Auch leerstehende Kirchen sind Denkmäler

Gerade erst ist das Kulturhauptstadtjahr auf seine Zielgerade eingebogen, da prescht das Ruhrbistum vor und zieht aus kirchlicher Sicht jetzt schon mal seine Bilanz. Die ist so üppig, mit kleinen Events – wie den 52 spirituellen Kulturtankstellen – und spektakulären Großereignissen wie dem internationalen Pfadfindertreffen und dem "Day of Song" mit über 6000 Chorsängern, dass man fast den Eindruck haben könnte, Ruhr 2010 sei eine gehörige Sache der Kirche gewesen.

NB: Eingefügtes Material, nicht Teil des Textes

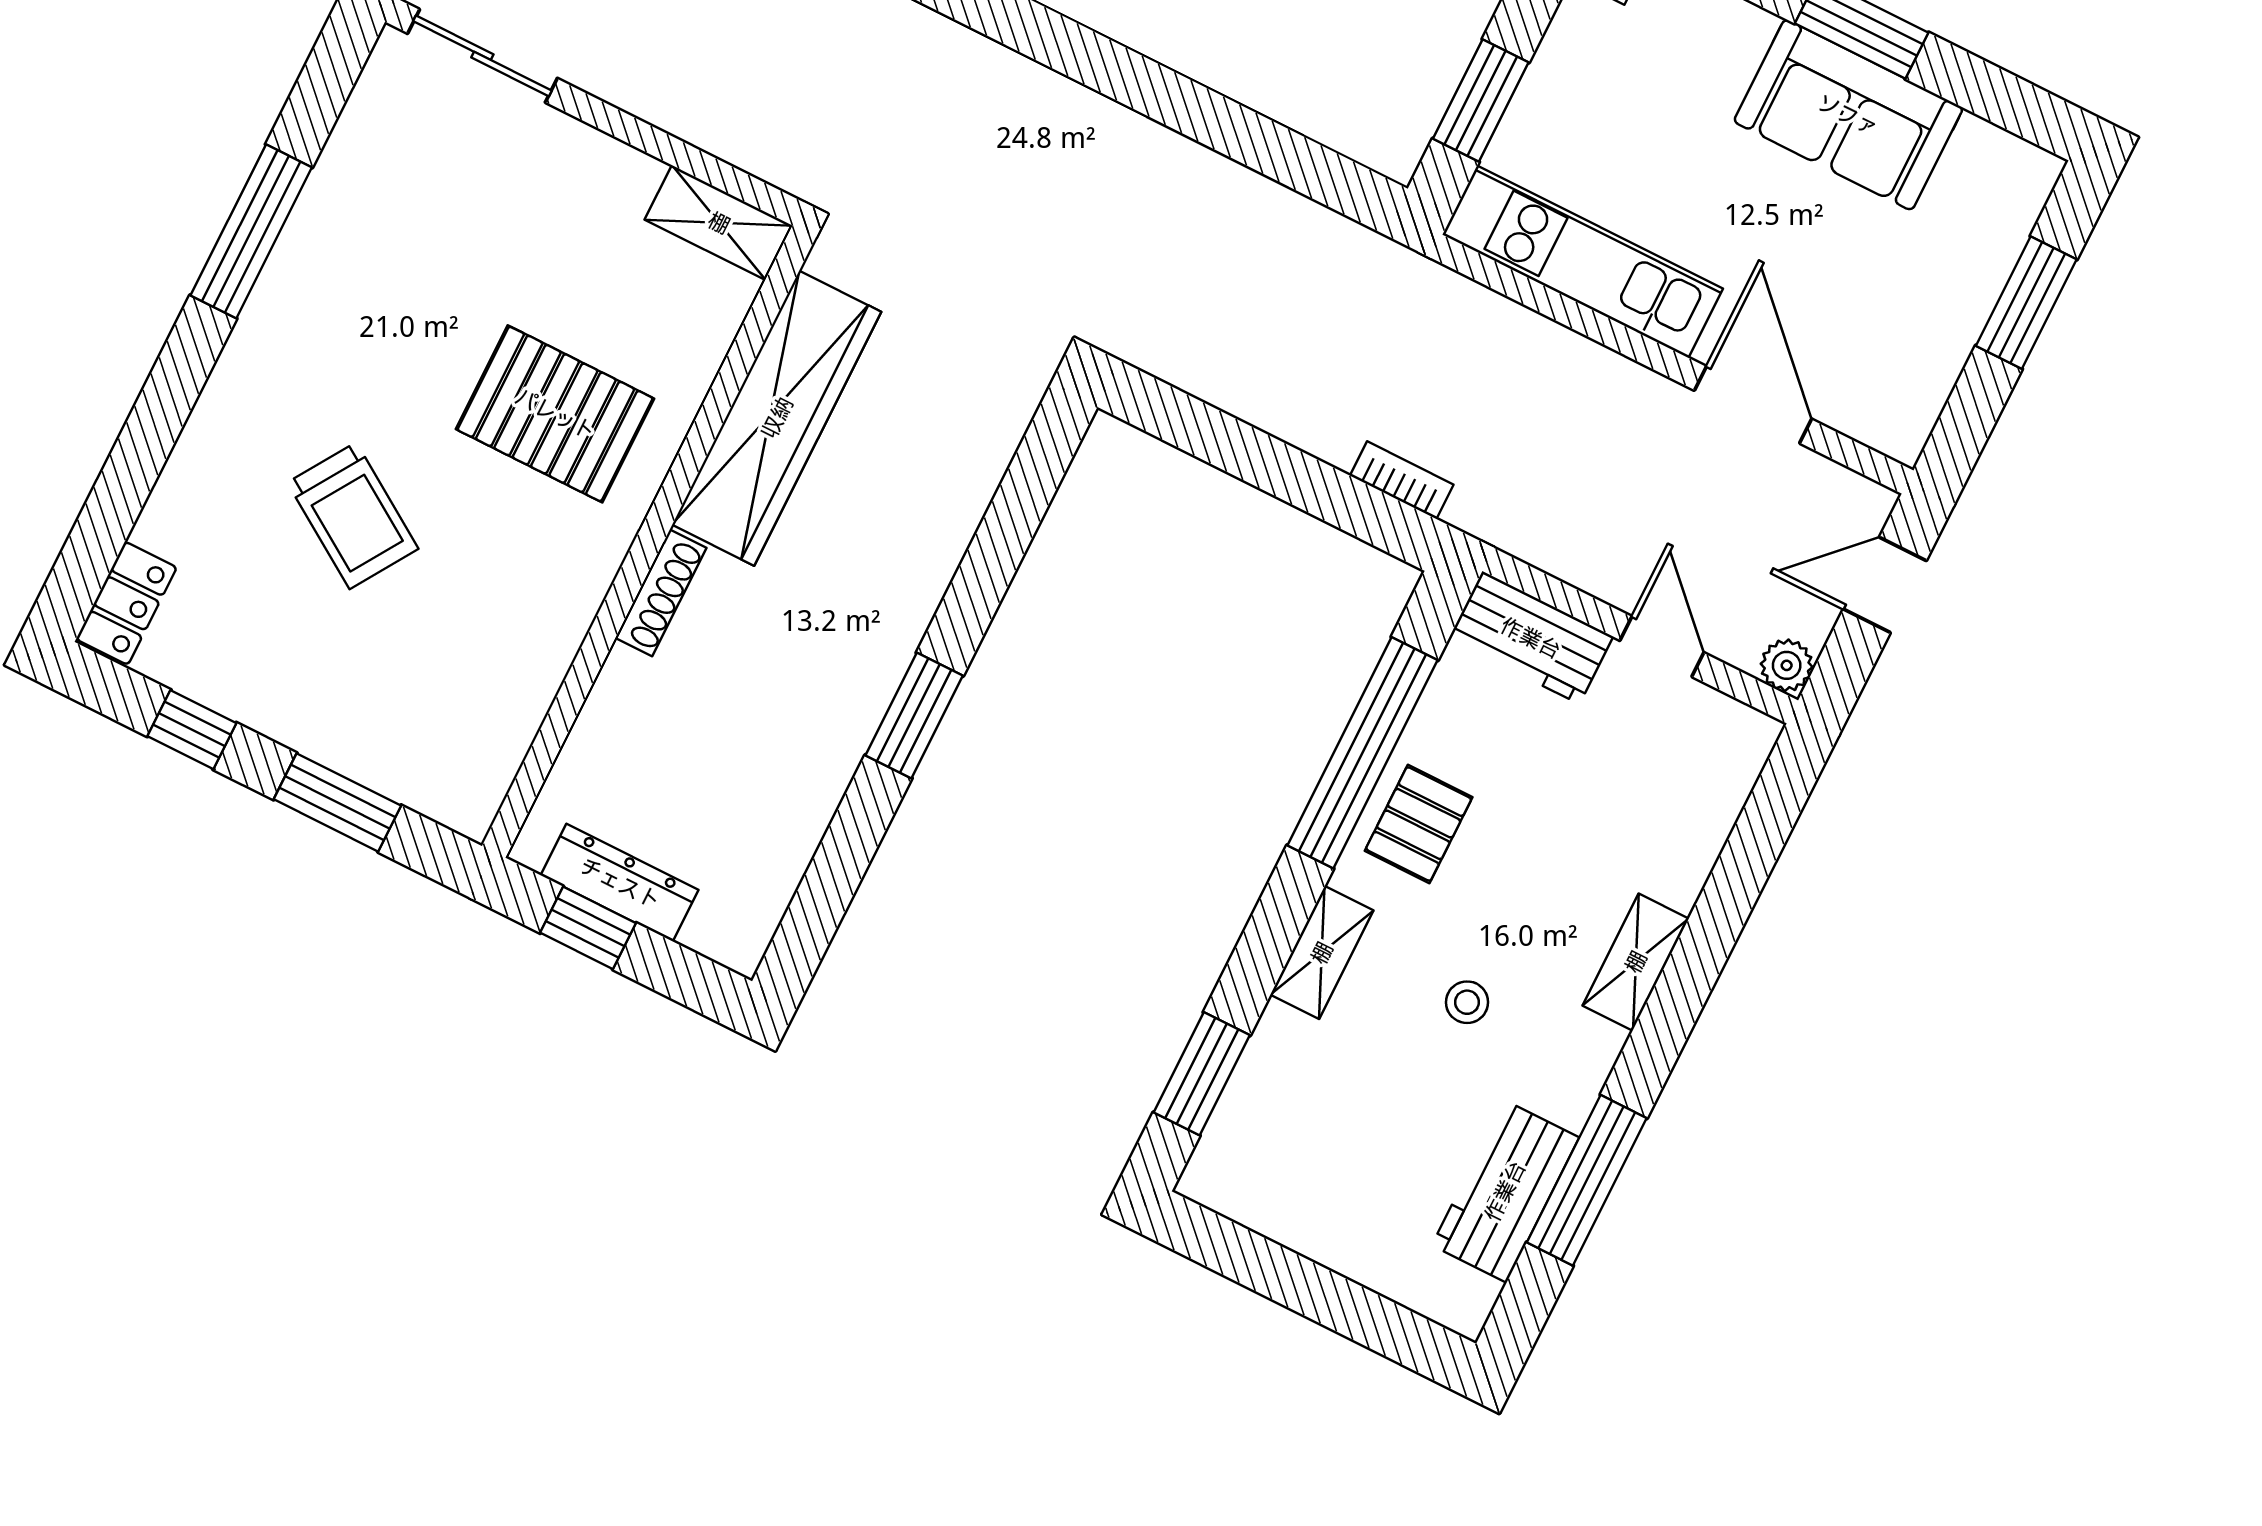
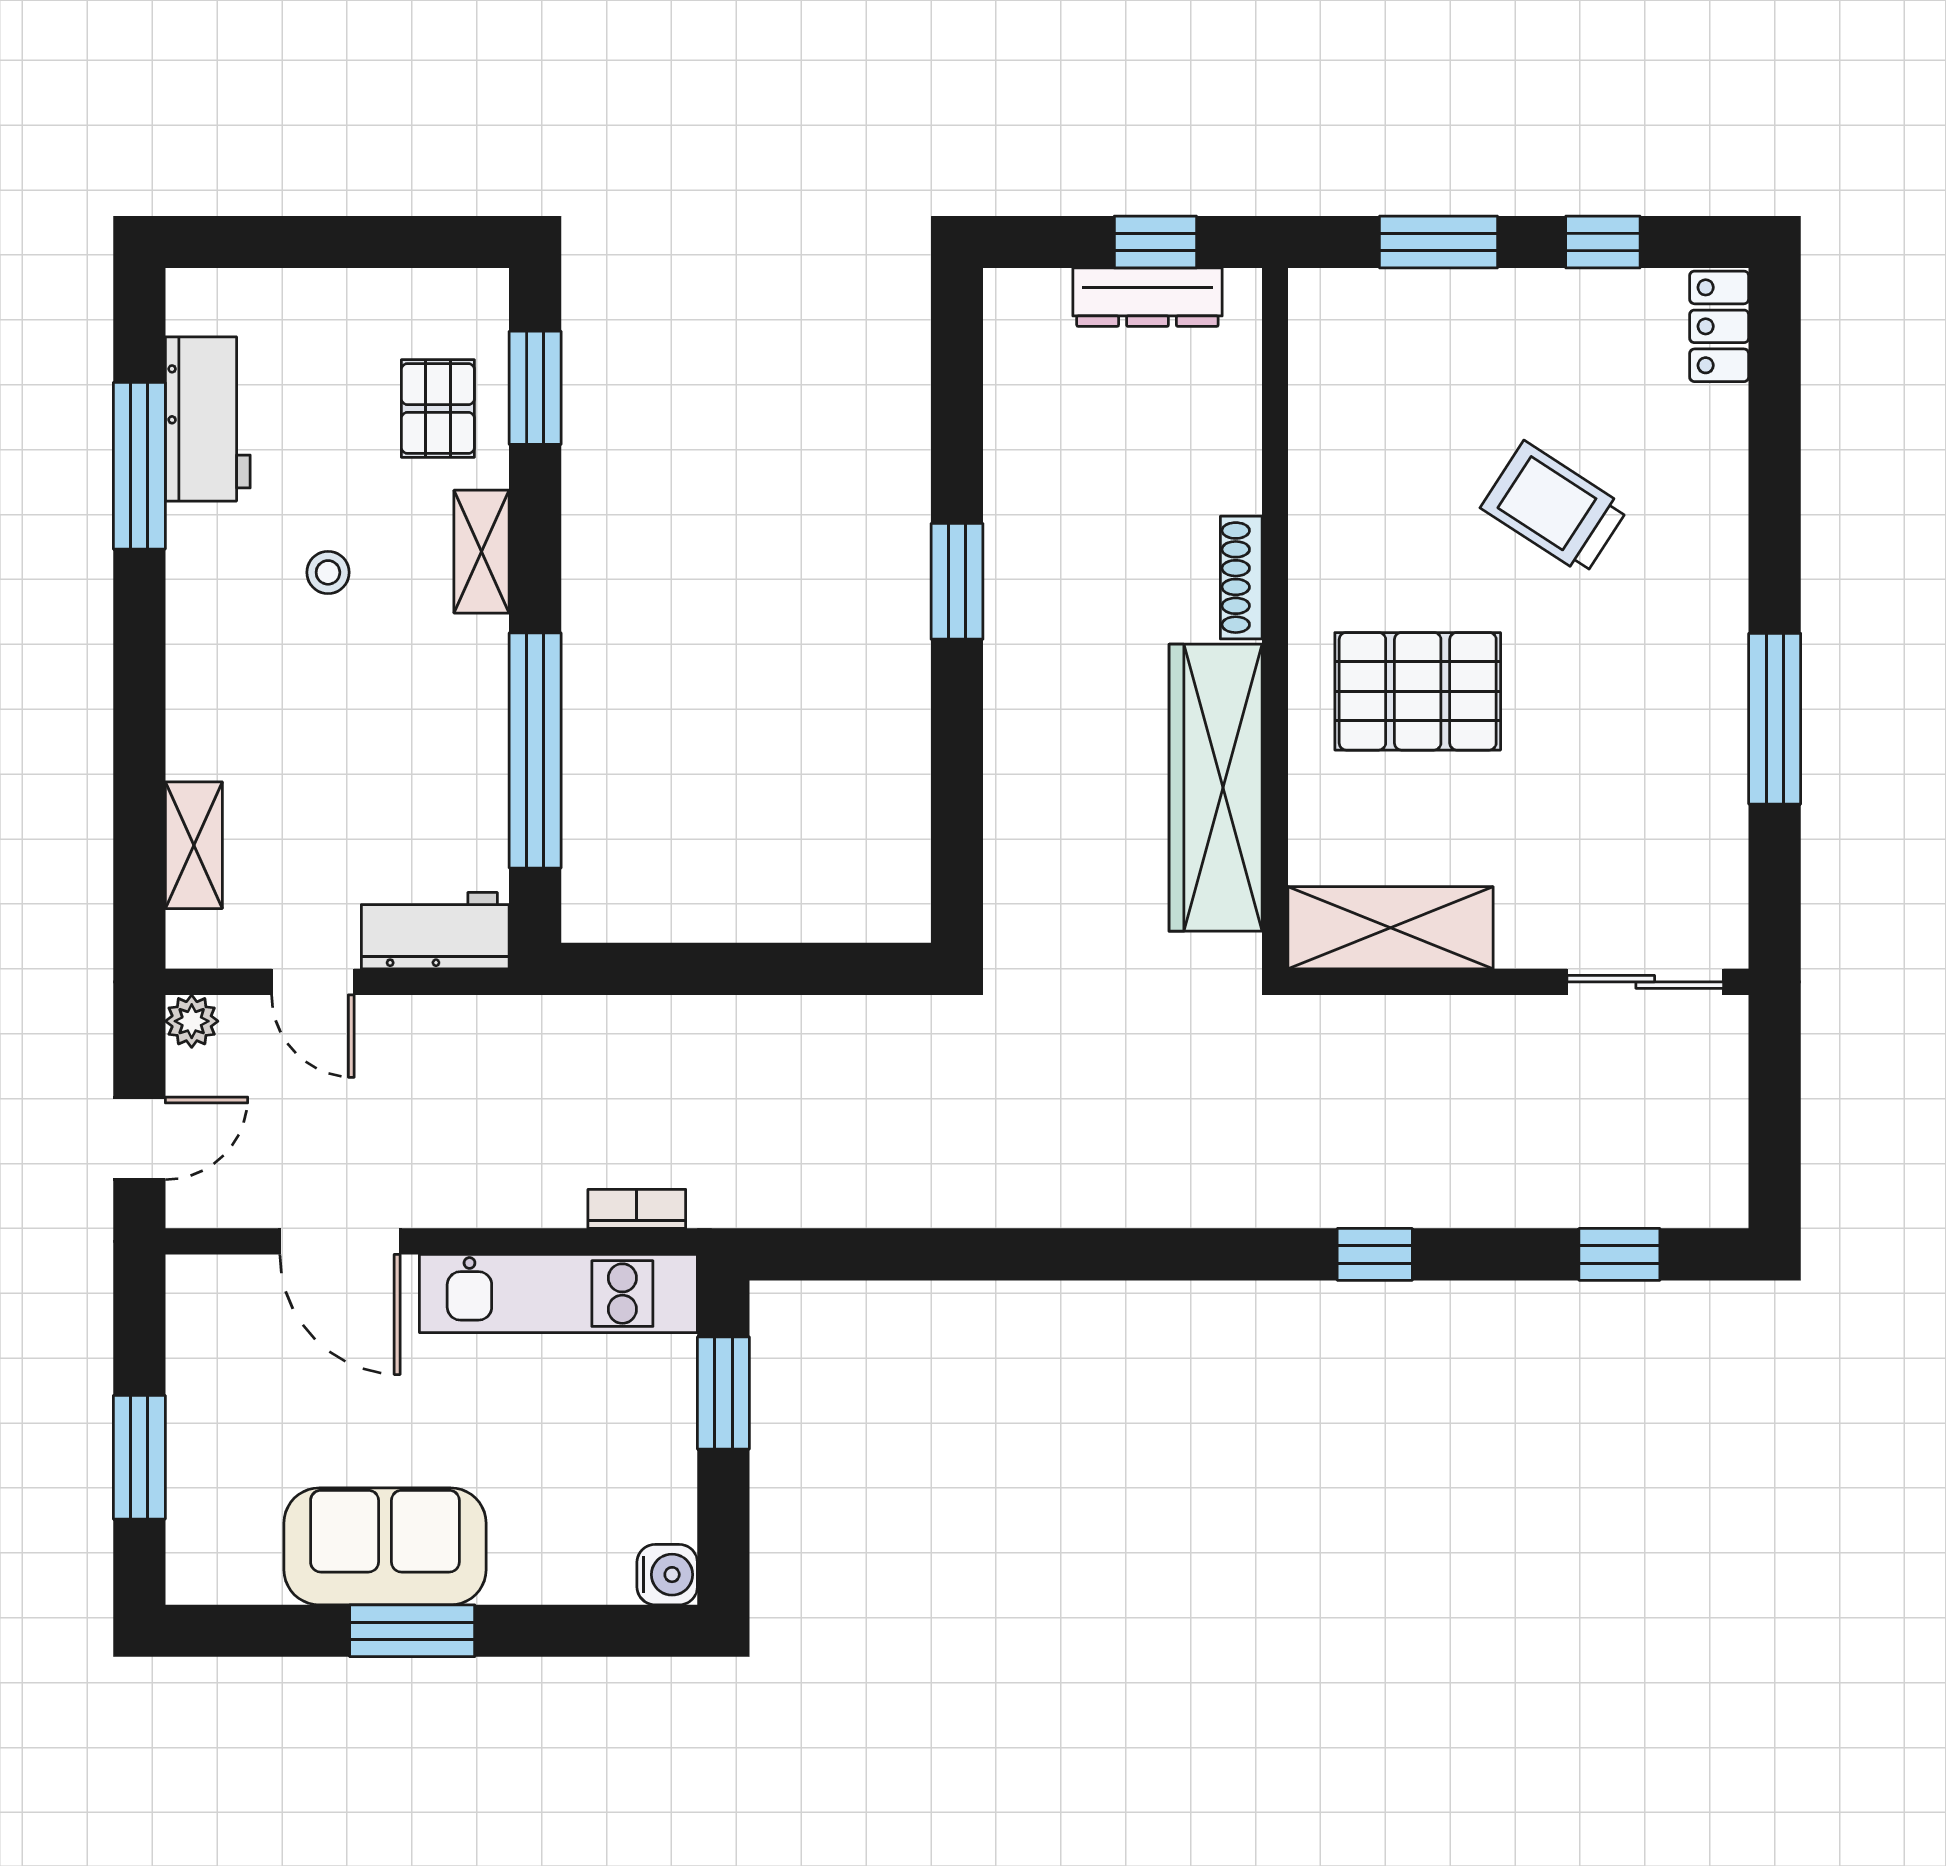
shelving: (719, 223) -> (1391, 928), width x1.50, depth x1.33
bookcase: (1402, 480) -> (637, 1209), moved, turned 180
pallet: (1419, 824) -> (438, 409), moved
shelving: (1636, 962) -> (194, 845), moved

Und das ist nicht so ganz falsch. Schließlich führt das Bistum aus Essen jenes "Ruhr", das der Kulturhauptstadt für 2010 den Titel gab, schon über 50 Jahre im Namen. Ganz zu schweigen von der kulturellen Prägung für die Region, die mit der Essener Abtei in Werden seit über 1200 Jahren Früchte trägt. Der prächtige und in seiner Einzigartigkeit immer noch unterschätzte Domschatz zu Essen gibt davon eine glitzernde Anschauung. Wenn das Kulturhauptstadtjahr also etwas Nachdenklichkeit und in diesem Sinne geistige Nachhaltigkeit über 2010 hinaus zu bieten hat, dann wird es auch der Kirche zu verdanken sein.

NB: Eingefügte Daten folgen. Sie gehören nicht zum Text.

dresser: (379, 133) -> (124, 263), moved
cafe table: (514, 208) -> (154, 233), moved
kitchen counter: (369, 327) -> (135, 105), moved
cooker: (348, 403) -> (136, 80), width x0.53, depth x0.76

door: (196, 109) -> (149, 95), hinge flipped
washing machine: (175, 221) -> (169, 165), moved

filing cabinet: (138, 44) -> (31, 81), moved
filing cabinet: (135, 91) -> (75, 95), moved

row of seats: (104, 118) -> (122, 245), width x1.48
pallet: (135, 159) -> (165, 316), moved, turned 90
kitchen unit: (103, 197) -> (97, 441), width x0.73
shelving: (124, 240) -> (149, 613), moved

Das wissen und würdigten gestern im Bischofshaus auch die beiden Geschäftsführer von Ruhr 2010, Fritz Pleitgen und Oliver Scheytt. Während der Hausherr, Bischof Franz-Josef Overbeck, auch die Selbstgewissheit der Katholiken zu schätzen wusste. Gleich in seinem ersten Amtsjahr durfte der 46-Jährige ein Bistum führen, auf das plötzlich die ganze Welt gesehen hat. Diese Hochgestimmtheit freilich kann kaum über die Probleme eines Bistums hinwegtäuschen, in dem fast 100 Kirchen umgewidmet werden. Was geschieht eigentlich mit dem Identitätsgefühl, wenn die Kirchtürme aus den Orten verschwinden? Ein neues Denken wird nötig sein, das künftig nicht allein um den Erhalt der großen Industriezeugnisse kreist, sondern auch um die sakralen Monumente der Region. Eine neue Aufgabe, zweifelsohne. Und die Kulturhauptstadt hat dazu erst den Anstoß gegeben.